The passengers consisted of mainly families etc but besides these there were some seriously shifty looking characters who seemed to be on excellent terms with the captain and his crew. I have to say they didn't look like sharholders of the ferry line which I think was Seatran. John and myself had decided after watching all the characters going in and out of the cockpit that it must either be a tardis or else it was a larger area than the passenger area. After thorough investigation I had established there was only one way out of this sardine tin and that was by the emergency exit which seemed to be being used by the shifty characters who were now openly carrying large bundles of money. We were heading into the Adaman Sea a notorious stretch of water for pirates. The only possible explanation as far as we could see was that these wee money carrying accomplaces just waiting to give the signal once they'd established there were rich pickings aboad. Furthermore in the central isle one to every two rows were very big black buckets which must be used by the pirates to speed up the process of collecting everyones valuables. To make things even more suspicious we suddenly stopped after only a few minutes of traveling for a family to be brought aboad. Very strange.
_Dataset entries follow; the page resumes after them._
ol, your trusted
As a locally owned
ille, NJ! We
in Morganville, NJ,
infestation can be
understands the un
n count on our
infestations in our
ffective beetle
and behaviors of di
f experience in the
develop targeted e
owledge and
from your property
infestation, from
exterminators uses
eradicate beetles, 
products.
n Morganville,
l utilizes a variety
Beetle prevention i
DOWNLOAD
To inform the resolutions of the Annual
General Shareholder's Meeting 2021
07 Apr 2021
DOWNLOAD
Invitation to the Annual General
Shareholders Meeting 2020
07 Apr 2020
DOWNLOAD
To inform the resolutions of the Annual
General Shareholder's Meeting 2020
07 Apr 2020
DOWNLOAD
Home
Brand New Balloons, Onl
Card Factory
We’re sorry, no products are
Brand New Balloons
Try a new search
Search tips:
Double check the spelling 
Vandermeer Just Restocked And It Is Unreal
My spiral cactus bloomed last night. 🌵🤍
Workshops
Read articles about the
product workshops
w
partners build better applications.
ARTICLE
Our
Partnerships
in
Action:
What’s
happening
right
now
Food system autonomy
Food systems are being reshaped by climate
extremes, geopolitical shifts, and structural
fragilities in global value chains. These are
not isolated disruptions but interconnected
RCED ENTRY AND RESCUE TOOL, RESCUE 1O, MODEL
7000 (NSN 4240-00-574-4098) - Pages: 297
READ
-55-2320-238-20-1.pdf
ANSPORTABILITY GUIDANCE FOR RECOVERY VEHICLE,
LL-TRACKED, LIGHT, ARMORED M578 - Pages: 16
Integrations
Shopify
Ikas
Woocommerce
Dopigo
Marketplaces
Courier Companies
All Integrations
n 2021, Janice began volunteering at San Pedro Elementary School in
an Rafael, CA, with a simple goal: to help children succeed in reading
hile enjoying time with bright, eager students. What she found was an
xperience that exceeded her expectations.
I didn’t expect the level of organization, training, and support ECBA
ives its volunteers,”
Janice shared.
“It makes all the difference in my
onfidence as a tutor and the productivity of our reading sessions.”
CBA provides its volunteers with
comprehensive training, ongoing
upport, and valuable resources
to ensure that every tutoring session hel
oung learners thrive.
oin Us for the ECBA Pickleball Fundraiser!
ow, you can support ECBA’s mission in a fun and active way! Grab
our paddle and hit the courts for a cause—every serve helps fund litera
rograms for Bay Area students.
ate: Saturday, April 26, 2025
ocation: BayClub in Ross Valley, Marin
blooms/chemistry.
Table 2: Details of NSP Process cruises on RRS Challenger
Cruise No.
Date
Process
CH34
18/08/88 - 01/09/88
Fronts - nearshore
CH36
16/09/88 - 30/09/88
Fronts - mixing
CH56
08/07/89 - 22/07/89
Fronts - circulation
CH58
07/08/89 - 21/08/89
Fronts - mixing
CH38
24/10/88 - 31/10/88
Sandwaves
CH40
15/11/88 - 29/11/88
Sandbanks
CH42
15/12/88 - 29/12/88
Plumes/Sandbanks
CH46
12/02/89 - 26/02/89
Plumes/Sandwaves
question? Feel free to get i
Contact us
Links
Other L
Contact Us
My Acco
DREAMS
We were suddenly distracted by the video movie which began with a loud explosion as a suicide bomber blew himself up along with the tuck tuck carrying him and a street full of people. The whole plot from there on seemed to centre around an elderly man who had lost three members of his family, seen bent praying at the graves, and arguing with tuc tuc drivers. We couldn't decide why he hated or distrusted tuck tuck drivers and concluded that he like the one in Bangkok who refused to take us where we asked had driven them to somewhere else instead of a military target killing innocent people and hopefully himself. A tuck tuck carrying a suicide bomber is a scary thought indeed similar to a cruise misile that has gone astray. The journey was less than that stated and we were disembarking when we should have been watching the conclusion to the film.
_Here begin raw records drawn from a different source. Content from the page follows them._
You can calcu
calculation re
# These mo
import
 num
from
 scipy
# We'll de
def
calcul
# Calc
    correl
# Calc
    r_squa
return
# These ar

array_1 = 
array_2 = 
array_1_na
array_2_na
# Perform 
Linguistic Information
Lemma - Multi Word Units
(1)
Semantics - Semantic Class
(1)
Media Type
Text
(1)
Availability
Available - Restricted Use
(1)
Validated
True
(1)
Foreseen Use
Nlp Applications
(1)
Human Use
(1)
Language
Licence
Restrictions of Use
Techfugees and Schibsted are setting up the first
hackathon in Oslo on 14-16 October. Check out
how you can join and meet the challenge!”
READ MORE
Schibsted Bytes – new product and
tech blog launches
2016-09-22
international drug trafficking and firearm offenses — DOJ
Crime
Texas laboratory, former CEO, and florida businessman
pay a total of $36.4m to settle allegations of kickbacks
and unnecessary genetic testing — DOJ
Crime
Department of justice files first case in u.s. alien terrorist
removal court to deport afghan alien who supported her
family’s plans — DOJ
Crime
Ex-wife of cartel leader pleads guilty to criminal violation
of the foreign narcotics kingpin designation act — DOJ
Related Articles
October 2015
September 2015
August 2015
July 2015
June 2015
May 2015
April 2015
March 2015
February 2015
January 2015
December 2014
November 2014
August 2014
We passed through Customs and Immigration without hinderance once we'd paid our 25 dollors a piece for a visa. Indeed I have to say the officials were very friendly, welcoming and helpful which is more than you can say for British customs and within half an hour we were on the next bus with our new guide Anton.

The hotel Wisma Indah deserves acknowledgement as one of the worst hotels of the trip. It was dark, dirty and seedy, no air con, shower, wash bason or roof fan. The walls in the so called bathroom were dirty and covered in damp mould with a large a hole leading to the outside and big enough to let rats in. The place was an haven for mosquitoes, rats and cockroaches and was on a par with the other dump in Calcutta.
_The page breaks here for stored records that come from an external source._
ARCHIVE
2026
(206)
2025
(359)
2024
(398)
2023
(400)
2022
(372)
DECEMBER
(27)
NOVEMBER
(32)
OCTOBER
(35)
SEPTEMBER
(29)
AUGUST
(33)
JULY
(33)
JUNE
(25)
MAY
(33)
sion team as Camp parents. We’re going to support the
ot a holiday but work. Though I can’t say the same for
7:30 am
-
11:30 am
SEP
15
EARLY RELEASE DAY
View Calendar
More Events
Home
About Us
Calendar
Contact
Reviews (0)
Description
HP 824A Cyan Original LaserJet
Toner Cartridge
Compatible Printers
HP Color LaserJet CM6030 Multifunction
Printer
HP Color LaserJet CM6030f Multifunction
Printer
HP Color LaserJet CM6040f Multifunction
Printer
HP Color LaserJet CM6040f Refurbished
We arrived quite late and decided to find a bar and hope the room would look better later. It was just our luck to find a five star hotel down the road a short way. It had a very large outdoor swimming pool, a welcoming bar if not a little expensive (£3 a small can of local Bitang) and two rooms vacant out of a total of 150. One of the rooms a penthouse suite was £80 an night whilst a standard one was a mere £30. How much Ozbus was paid for the shit hole up the road is anyones guess. Mark, Mac, Sue and Mary booked the two rooms whilst we went back to confirm that our ours was as bad after beer. It was.